Miss Peregrine's Home for Peculiar Children

This was a fun, weird little story about found families and being brave. It was a bit clunky and a bit gimmicky. But on the whole it was pretty enjoyable.

The book follows Jacob, a rather boring, woe-is-me, rich boy who is closest with his eccentric grandfather. When said grandfather dies, Jacob sets off on a quest to discover his family history. He discovers himself along the way, becoming a little less boring and bland. But not too much. Much like Bella Swan before him, he's an excellent reader-insert character because there isn't all that much to him and he always tries to do the right thing. At one point, the author tries to tempt him with a crisis of conscience, but Jacob is so stand-up that the moment is basically over before it begins (which leaves the climax feeling a bit deflated, but oh well).

Jacob travels to an island and steps through a time loop where he discovers a house full of peculair children who have been frozen in time for seventy years, living the same day over and over. This opens up the door to some interesting time travel possibilities, sure to be explored in later books in the series, but it does result in a bunch of emotionally arrested characters who can't seem to decide if they're rebellious teenagers or wizened elders.

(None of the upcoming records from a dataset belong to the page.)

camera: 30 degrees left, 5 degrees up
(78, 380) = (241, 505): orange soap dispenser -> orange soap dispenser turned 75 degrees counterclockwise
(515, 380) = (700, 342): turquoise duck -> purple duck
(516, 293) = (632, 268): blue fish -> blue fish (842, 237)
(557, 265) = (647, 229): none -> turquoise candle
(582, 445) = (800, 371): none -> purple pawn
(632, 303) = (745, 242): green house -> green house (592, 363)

This is a lot of complaining for a book that I actually liked just fine. The story is exciting and a decent Nazi metaphor (which was apparently removed in the movie, which is disappointing. Like, maybe don't cast a black man as your Nazi-monster?). The powers that the kids have are all interesting and creepy. And the slow-build mystery certainly kept me engaged.

Interesting and creepy is probably what the author was going for. And he mostly succeeded. Though the black and white pictures occasionally crossed the line from moody to gimmicky. All in all it was a fine book, if not totally compelling. Maybe I'm just not the right audience for it. But at least I can cross the rest of the series off my to-read list which gives me a bit of breathing room.